Soziales: Kreisjugendamt hat alle Hände voll zu tun / Verunsicherte Kinder und überforderte Eltern

Viel Kummer hinter Haus- und Wohnungstüren: Dem Kreisjugendamt Freudenstadt wurden voriges Jahr 426 Verdachtsfälle auf Kindeswohlgefährdung gemeldet. 134 Mal bestätigte sich aus Sicht der Behörde, dass etwas richtig im Argen liegt. Aber auch gesellschafltiche Umbrüche bringen viel Kummer und Arbeit mit sich.

Kreis Freudenstadt. Das geht aus dem Bericht hervor, den Jugendamstleiterin Charlotte Orzschig dem Jungendhilfeausschuss vorlegte. Demnach sei die Behörde allen Verdachtsfällen nachgegangen. Rund 400 Mal gaben andere Institutionen oder die Bevölkerung einen Hinweis. Bei den anderen Fällen kamen Mitarbeiter des Jugendamts darauf, dass es ernsthafte Probleme gibt. Bei 65 Kindern wurde die Behörde aktiv, obwohl die betreffenden Familien bereits vom Jugendamt betreut werden. In 101 Fällen leitete das Amt nach einer festgestellten Kindeswohlgefährdung "Hilfe zur Erziehung" ein. Um 55 Kinder aus 36 Familien zu schützen, wurde das Familiengericht angerufen. Die Zahl der Strafanzeigen stieg auf neun. 51 Kinder wurden behördlich in Obhut genommen.

Familienkrisen haben verschiedene Ursachen. Ein großes Problem stellen Trennungen oder Scheidungen von Eltern dar. Rund 280 solcher Fälle betreute das Jugendamt im vorigen Jahr. Was auffalle: Der Beratungsaufwand im einzelnen Problem-Trennungsfall steige. Orzschig führt dies auch auf eine "allgemeine Erziehungsunsicherheit von Eltern" zurück.

Um hier gegenzusteuern, bietet das Jugendamt verschiedene Hilfen an. Vier Familien erhielten beispielsweise Nachsorge von Hebammen über die normale Zeit hinaus. 239 Familien erhielten Unterstützung von der Interdisziplinären Frühförderstelle, um Kindern im Bedarfsfall medizinische, therapeutische oder heilpädagogische Unterstützung zukommen zu lassen. Werdende und frischgebackene Eltern wurden in 18 Kursen auf ihre Rolle vorbereitet. Trotzdem gab es fünf stationäre Aufnahmen, weil junge Mütter mit der Versorgung ihrer Babys überfordert waren. Fünf Familien erhielten Hilfe in Notsituationen. Viel Aufwand bringt auch die Jugendgerichtshilfe mit sich. 2018 kamen 14 Mal Kinder und 705 Mal Jugendliche mit dem Gesetz in Konflikt. Es ging meist um Diebstahl, Sachbeschädigung, Körperverletzung und Drogendelikte, letztere Kategorie sei mit 111 Anzeigen "auffallend hoch". Das Jugendamt wertet die hohe Zahl als Beleg dafür, dass Polizei und Justiz zügig arbeiten. Offenbar gibt es viele Wiederholungstäter. "Manchmal hat man schon den Eindruck, man könnte das Geld auch gleich vergraben", so Orzschig. Sie und Richter Rainer Frank vertraten aber die Auffassung, dass manche Jugendliche länger brauchen, um in die Spur zu kommen. Die Gegenfrage ohne Antwort müsse lauten: Wie würden sich Problemfälle ohne Hilfe entwickeln?

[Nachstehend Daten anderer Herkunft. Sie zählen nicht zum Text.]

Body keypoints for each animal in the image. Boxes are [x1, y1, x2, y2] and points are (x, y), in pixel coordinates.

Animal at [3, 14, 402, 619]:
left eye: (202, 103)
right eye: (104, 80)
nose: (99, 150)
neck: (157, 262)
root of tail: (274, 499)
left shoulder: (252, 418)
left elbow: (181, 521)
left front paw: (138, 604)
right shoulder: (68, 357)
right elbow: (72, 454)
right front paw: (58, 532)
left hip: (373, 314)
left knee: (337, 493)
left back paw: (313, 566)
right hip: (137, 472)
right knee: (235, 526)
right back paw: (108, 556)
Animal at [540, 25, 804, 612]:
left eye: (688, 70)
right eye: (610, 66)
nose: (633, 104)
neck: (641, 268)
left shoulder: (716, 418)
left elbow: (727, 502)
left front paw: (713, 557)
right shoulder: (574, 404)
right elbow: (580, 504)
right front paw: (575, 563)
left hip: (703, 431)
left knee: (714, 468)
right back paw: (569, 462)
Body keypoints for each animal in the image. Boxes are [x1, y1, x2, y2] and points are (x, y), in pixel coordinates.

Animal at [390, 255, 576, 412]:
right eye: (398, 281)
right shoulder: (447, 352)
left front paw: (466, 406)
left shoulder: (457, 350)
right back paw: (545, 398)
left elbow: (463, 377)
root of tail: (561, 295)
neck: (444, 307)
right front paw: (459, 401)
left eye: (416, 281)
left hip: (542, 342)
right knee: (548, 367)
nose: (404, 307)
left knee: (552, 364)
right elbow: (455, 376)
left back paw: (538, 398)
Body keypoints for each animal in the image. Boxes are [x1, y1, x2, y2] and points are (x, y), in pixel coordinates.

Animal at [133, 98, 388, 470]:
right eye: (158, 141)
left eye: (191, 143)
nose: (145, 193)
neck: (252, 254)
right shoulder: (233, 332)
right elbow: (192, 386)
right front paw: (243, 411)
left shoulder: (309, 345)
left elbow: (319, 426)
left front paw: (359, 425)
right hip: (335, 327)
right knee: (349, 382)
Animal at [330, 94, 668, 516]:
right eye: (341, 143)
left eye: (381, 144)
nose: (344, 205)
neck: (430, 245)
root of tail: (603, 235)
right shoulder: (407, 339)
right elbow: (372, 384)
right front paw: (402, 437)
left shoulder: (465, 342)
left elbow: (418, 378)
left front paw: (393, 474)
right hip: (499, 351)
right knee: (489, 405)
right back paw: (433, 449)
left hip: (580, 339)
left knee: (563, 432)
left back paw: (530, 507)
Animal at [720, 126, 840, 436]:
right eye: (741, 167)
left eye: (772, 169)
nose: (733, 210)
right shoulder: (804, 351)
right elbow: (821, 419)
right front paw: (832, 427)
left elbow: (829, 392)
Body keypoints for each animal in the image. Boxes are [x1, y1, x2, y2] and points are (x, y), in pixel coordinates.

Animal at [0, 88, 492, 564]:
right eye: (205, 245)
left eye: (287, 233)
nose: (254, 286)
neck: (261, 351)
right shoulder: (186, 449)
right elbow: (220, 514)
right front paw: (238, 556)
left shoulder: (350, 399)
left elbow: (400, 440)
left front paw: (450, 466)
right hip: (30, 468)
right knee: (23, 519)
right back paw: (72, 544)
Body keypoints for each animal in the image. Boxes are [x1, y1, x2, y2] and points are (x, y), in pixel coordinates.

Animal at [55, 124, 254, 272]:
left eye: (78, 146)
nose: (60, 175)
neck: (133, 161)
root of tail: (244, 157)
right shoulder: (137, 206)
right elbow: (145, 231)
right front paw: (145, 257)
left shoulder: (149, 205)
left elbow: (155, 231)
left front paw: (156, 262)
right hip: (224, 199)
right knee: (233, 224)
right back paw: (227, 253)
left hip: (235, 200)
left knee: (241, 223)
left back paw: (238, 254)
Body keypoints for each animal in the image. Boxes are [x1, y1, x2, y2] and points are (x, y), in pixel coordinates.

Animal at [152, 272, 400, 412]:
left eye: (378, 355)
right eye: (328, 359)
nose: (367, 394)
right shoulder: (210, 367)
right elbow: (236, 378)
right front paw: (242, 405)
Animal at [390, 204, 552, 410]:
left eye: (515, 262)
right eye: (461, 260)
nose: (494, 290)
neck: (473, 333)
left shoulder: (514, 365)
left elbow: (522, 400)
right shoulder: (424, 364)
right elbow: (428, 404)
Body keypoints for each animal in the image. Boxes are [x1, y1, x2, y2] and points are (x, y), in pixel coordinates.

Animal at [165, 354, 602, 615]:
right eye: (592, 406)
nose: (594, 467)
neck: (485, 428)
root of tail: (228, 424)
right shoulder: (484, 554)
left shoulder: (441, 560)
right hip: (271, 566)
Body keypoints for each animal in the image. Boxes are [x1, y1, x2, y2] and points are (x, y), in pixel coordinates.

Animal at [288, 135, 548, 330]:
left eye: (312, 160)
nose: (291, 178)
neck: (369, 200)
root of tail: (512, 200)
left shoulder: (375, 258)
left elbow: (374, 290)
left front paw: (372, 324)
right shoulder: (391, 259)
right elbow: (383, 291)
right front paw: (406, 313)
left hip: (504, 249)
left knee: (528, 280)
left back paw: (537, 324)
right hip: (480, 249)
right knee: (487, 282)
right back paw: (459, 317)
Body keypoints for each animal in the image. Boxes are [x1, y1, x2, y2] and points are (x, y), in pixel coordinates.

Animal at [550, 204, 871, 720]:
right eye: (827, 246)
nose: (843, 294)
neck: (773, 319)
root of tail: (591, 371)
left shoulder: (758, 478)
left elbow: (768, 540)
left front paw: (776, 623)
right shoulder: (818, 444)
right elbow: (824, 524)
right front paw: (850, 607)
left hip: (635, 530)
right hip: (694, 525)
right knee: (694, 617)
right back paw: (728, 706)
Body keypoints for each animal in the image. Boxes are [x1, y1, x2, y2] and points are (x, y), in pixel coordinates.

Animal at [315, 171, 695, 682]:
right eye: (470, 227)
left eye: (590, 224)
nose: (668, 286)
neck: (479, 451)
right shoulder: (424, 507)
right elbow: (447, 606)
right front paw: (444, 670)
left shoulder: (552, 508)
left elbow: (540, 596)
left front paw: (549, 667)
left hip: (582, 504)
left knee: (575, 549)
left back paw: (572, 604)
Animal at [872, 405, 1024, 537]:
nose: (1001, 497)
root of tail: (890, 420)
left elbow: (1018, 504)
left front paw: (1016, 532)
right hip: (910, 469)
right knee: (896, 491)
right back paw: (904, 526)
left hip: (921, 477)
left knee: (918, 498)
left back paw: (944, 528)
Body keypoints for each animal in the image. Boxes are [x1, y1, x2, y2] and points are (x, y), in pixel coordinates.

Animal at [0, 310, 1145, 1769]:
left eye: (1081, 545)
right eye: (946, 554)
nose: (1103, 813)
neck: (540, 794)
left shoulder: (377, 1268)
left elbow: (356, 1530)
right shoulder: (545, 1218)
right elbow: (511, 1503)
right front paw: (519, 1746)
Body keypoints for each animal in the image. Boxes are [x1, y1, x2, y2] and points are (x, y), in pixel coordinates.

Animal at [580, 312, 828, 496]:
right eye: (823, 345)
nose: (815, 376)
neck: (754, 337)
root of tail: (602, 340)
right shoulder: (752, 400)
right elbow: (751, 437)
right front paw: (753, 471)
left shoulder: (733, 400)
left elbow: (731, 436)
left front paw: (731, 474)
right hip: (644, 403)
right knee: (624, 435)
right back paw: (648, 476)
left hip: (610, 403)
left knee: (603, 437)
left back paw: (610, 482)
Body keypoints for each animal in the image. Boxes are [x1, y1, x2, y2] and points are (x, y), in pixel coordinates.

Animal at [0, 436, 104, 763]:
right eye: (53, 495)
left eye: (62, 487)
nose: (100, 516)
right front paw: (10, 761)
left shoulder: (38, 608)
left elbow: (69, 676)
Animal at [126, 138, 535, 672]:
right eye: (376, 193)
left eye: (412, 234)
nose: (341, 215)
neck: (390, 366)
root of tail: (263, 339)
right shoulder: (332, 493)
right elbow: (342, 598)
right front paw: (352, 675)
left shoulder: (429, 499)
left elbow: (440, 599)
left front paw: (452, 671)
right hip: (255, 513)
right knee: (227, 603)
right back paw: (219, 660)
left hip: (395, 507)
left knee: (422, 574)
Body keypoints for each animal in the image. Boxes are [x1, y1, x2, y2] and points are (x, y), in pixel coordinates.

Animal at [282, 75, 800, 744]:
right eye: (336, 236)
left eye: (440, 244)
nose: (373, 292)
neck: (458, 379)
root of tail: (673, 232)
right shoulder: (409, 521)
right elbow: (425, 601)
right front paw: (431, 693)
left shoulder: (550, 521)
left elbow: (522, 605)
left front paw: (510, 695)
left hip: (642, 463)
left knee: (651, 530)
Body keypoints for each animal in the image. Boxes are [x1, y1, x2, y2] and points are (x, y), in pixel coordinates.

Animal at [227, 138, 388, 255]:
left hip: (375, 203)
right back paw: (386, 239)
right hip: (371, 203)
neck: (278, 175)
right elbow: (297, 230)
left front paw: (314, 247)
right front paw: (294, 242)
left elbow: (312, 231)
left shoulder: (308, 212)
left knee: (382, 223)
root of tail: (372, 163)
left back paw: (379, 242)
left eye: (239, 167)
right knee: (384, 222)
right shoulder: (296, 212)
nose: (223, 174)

Das Jugendamt geht davon aus, dass die Jugendhilfe weiterhin alle Hände voll zu tun hat. Dies entspreche einem bundesweiten Trend. Das Amt sieht zwei Zusammenhänge: der Zuzug von Familien aus dem Ausland mit ihren Problemen und dem Kulturschock sowie die "Individualisierung der Gesellschaft" mit Trend zur Abkehr von klassischen Familienmodellen und dem Zerfall dörflicher Gemeinschaften. Behörden und Schulen müssten sich auf mehr Problemfälle und "Systemsprenger" einstellen.